Data records:
■ ■ ■ ■ ■ ■ ■

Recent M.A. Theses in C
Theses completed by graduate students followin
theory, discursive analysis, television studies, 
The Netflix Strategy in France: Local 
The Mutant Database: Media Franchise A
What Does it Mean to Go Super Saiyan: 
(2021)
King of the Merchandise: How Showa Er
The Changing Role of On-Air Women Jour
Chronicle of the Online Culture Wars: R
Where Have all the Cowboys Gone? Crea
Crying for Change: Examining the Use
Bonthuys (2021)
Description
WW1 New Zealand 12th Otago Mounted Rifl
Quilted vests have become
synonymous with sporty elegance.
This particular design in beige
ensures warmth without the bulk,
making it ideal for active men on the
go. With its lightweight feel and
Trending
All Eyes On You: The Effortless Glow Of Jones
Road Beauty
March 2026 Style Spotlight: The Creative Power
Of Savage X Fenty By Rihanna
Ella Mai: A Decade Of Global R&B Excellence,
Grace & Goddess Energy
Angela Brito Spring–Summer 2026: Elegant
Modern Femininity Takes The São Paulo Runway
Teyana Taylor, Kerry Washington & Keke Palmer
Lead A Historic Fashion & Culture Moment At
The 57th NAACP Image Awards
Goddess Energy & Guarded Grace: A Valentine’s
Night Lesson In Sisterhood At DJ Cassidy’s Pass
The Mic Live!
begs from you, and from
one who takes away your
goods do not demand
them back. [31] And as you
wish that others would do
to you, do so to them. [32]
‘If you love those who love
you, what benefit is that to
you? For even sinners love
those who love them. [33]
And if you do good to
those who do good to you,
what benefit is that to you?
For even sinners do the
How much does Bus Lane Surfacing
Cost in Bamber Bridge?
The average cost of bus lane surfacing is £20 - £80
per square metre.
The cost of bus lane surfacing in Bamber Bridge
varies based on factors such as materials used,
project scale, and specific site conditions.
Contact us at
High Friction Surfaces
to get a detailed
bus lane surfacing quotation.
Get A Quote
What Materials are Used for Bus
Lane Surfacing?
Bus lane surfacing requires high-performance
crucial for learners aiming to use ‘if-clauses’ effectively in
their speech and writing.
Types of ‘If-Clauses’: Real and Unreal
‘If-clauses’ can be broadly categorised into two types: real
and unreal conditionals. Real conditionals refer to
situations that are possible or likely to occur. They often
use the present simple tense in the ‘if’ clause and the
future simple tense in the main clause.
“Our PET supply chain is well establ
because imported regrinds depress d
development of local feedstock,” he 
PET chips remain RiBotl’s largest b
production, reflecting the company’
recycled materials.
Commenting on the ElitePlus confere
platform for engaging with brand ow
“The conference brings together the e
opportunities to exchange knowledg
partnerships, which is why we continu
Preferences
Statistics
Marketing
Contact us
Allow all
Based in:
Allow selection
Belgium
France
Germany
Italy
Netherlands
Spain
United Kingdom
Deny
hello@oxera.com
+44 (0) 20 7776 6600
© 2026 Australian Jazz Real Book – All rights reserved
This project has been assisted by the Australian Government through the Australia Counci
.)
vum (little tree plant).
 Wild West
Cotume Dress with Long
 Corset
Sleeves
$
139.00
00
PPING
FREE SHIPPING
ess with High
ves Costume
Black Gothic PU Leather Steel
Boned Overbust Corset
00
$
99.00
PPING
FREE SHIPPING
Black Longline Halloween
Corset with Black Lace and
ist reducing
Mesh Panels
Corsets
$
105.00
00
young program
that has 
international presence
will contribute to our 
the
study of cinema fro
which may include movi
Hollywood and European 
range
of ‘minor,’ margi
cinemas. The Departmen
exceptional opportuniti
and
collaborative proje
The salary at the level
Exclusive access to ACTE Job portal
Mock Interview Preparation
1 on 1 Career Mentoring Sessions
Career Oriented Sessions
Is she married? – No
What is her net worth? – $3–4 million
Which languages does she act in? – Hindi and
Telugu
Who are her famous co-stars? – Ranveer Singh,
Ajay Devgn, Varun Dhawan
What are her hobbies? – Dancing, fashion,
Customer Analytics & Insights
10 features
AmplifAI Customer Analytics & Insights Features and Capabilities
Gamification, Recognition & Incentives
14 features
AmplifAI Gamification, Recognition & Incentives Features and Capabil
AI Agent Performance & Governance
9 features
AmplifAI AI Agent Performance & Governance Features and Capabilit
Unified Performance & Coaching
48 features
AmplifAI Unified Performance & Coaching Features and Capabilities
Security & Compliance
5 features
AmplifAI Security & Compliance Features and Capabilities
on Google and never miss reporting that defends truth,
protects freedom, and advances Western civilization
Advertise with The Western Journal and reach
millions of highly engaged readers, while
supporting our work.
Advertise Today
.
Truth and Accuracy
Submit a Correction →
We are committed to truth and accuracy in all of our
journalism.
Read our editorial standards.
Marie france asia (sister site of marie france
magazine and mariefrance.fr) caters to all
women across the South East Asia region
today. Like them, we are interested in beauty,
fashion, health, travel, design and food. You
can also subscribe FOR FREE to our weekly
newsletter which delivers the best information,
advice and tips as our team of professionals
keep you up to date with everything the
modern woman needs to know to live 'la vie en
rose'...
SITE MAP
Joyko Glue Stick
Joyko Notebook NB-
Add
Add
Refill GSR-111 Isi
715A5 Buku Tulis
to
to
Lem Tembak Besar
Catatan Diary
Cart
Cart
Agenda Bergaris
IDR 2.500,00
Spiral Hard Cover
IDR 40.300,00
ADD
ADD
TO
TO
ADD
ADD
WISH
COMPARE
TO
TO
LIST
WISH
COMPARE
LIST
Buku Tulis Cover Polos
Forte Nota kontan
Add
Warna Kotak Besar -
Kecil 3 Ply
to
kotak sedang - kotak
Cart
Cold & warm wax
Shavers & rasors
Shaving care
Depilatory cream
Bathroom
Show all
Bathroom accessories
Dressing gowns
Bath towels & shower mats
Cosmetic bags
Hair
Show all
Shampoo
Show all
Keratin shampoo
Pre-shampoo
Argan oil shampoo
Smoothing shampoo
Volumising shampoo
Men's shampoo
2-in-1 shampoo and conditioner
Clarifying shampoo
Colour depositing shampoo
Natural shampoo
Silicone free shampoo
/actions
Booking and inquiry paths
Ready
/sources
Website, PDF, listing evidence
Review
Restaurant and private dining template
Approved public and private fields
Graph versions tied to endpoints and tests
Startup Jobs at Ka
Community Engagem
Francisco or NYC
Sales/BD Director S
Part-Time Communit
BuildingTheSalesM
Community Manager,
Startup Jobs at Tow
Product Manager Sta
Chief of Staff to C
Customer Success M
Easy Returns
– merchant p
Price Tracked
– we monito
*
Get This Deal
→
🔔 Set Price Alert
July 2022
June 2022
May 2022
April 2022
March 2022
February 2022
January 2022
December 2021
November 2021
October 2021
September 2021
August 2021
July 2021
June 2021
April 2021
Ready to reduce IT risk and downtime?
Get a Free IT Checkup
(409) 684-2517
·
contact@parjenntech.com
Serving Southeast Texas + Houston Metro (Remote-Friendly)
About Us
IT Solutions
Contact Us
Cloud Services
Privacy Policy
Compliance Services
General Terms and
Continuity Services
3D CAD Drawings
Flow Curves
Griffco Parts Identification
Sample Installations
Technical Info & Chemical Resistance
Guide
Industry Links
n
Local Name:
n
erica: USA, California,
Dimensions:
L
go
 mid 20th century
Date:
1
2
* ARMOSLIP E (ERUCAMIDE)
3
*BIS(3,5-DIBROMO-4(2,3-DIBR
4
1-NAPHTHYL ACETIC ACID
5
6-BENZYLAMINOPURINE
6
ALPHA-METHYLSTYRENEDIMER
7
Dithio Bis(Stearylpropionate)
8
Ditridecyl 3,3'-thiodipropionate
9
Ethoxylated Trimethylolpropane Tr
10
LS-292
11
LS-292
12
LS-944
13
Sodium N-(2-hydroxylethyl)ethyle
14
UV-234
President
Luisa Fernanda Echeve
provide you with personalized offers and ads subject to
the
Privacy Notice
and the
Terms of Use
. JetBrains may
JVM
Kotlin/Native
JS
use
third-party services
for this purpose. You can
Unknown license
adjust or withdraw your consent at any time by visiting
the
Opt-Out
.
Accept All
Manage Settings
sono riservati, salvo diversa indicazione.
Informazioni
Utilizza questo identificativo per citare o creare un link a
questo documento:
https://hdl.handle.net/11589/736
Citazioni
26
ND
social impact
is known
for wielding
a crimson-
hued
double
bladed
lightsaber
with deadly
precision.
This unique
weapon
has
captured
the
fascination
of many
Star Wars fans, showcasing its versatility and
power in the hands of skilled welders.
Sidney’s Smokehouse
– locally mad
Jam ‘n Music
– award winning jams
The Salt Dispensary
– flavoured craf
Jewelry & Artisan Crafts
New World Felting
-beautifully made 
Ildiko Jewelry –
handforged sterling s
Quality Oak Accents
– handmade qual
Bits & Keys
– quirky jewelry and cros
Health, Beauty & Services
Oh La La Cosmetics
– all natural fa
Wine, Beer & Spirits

■ ■ ■ ■ ■ ■ ■

## TRY IT
Reproduce the material without any change, starting with its first line and going on through the line that contains "those who do". Include both of those lines.

## OUTPUT FOR THIS EXERCISE
Recent M.A. Theses in C
Theses completed by graduate students followin
theory, discursive analysis, television studies, 
The Netflix Strategy in France: Local 
The Mutant Database: Media Franchise A
What Does it Mean to Go Super Saiyan: 
(2021)
King of the Merchandise: How Showa Er
The Changing Role of On-Air Women Jour
Chronicle of the Online Culture Wars: R
Where Have all the Cowboys Gone? Crea
Crying for Change: Examining the Use
Bonthuys (2021)
Description
WW1 New Zealand 12th Otago Mounted Rifl
Quilted vests have become
synonymous with sporty elegance.
This particular design in beige
ensures warmth without the bulk,
making it ideal for active men on the
go. With its lightweight feel and
Trending
All Eyes On You: The Effortless Glow Of Jones
Road Beauty
March 2026 Style Spotlight: The Creative Power
Of Savage X Fenty By Rihanna
Ella Mai: A Decade Of Global R&B Excellence,
Grace & Goddess Energy
Angela Brito Spring–Summer 2026: Elegant
Modern Femininity Takes The São Paulo Runway
Teyana Taylor, Kerry Washington & Keke Palmer
Lead A Historic Fashion & Culture Moment At
The 57th NAACP Image Awards
Goddess Energy & Guarded Grace: A Valentine’s
Night Lesson In Sisterhood At DJ Cassidy’s Pass
The Mic Live!
begs from you, and from
one who takes away your
goods do not demand
them back. [31] And as you
wish that others would do
to you, do so to them. [32]
‘If you love those who love
you, what benefit is that to
you? For even sinners love
those who love them. [33]
And if you do good to
those who do good to you,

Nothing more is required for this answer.